EXERCISES TO COMPLETE
**a)** Translate this sentence from the text on underfloor air distribution into Spanish: "For dated references, only the edition cited applies."
**b)** In the text on underfloor air distribution, what does internal heat gain usually include?
**c)** Quote the text on underfloor air distribution from "ISO 7730, Ergonomics" to "the following apply.".

PASSAGE TO READ
This document is not applicable to AHUs, ceiling-based air diffusers or displacement ventilation systems.
2 Normative references
This document referred to in the text in such a way that some or all of their content constitutes requirements
of the following document. For dated references, only the edition cited applies. For undated references, the
latest edition of the referenced document (including any amendments) applies.
ISO 7730, Ergonomics of the thermal environment — Analytical determination and interpretation of thermal
comfort using calculation of the PMV and PPD indices and local thermal comfort criteria
ISO 13731, Ergonomics of the thermal environment — Vocabulary and symbols
ISO 16818, Building environment design — List of test procedures for heating, ventilating, air-conditioning and
domestic hot water equipment related to energy efficiency
3  Terms and definitions
For the purposes of this document, the terms and definitions given in ISO 7730, ISO 13731 and ISO 16818
and the following apply.
ISO and IEC maintain terminology databases for use in standardization at the following addresses:
— ISO Online browsing platform: available at https:// www .iso .org/ obp
— IEC Electropedia: available at https:// www .electropedia .org/
3.1
underfloor air distribution system
UFAD system
forced air delivery system which takes advantage of the underfloor plenum to supply the conditioned air
produced from the air handling unit into the occupied space through underfloor air diffusers mounted on
the raised floor
3.2
raised floor
elevated interior floor composed of modular panels above the structural slab to form the underfloor plenum
for the passage of conditioned air supplied from the air handling unit

3.3
underfloor plenum
void space between raised floor and the slab, where technical services are placed, and the conditioned air is
supplied from the air handling unit before being supplied into the occupied space
3.4
underfloor air diffuser
air supply outlet mounted on the raised floor through which the conditioned air produced from the air
handling unit is supplied into the occupied space
3.5
thermal plume
movement of the occupied space air in the upward direction caused by the buoyancy effect above the internal
heat gain components
Note 1 to entry: Internal heat gain usually includes occupants, lighting and electric equipment.
3.6
space air stratification
formation of a stratified environment in the air in the occupied space, having an elevated temperature with
height caused by the thermal buoyancy
3.7
personal thermal comfort system
device, under the control of the occupant, to either heat or cool, or both, the immediate thermal environment
of an individual occupant, without affecting the thermal environment of the other occupants
3.8
thermal decay
increase or decrease in temperature of the conditioned air supplied from the air handling unit as it travels
through the underfloor plenum, mainly caused by the convective heat transfer from/into the upper surface
of the slab and lower surface of the raised floor
3.9
pressurized plenum
underfloor plenum configuration where the conditioned air is blown from the air handling unit into the
underfloor plenum to maintain positive pressure in the underfloor plenum relative to the occupied space
3.10
neutral plenum
underfloor plenum configuration where the conditioned air is blown from the air handling unit into the
underfloor plenum to maintain almost the same pressure as the occupied space
3.11
ducted plenum
underfloor plenum configuration where the conditioned air is blown from the air handling unit into air
ducts in the underfloor plenum
Note 1 to entry: Underfloor air diffusers are connected to ductwork, similar to conventional ceiling based air
distribution systems.

PROVIDED MATERIAL
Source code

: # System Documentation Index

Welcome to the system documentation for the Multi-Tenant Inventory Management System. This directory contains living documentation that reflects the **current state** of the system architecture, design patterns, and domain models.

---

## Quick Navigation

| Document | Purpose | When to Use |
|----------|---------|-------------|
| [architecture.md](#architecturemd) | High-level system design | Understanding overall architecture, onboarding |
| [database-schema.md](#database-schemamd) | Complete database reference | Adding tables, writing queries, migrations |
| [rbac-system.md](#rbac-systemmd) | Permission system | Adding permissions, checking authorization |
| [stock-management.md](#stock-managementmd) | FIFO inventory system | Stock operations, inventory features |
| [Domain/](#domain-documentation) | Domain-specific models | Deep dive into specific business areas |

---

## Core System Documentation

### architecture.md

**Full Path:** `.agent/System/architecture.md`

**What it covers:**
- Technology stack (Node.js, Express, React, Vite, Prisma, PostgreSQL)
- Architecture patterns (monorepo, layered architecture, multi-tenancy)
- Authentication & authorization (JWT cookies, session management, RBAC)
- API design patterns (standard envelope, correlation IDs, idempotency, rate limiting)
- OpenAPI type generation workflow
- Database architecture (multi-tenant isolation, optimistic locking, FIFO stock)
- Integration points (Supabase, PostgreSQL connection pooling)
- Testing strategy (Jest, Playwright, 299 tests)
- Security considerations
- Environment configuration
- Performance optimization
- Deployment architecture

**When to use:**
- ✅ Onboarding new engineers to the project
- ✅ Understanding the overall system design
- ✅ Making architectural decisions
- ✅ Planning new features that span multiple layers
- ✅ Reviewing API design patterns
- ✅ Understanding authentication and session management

SOLUTIONS TO EACH TASK
**a)** Para las referencias fechadas, solo se aplica la edición citada.

**b)** Occupants, lighting and electric equipment.

**c)**
ISO 7730, Ergonomics of the thermal environment — Analytical determination and interpretation of thermal
comfort using calculation of the PMV and PPD indices and local thermal comfort criteria
ISO 13731, Ergonomics of the thermal environment — Vocabulary and symbols
ISO 16818, Building environment design — List of test procedures for heating, ventilating, air-conditioning and
domestic hot water equipment related to energy efficiency
3  Terms and definitions
For the purposes of this document, the terms and definitions given in ISO 7730, ISO 13731 and ISO 16818
and the following apply.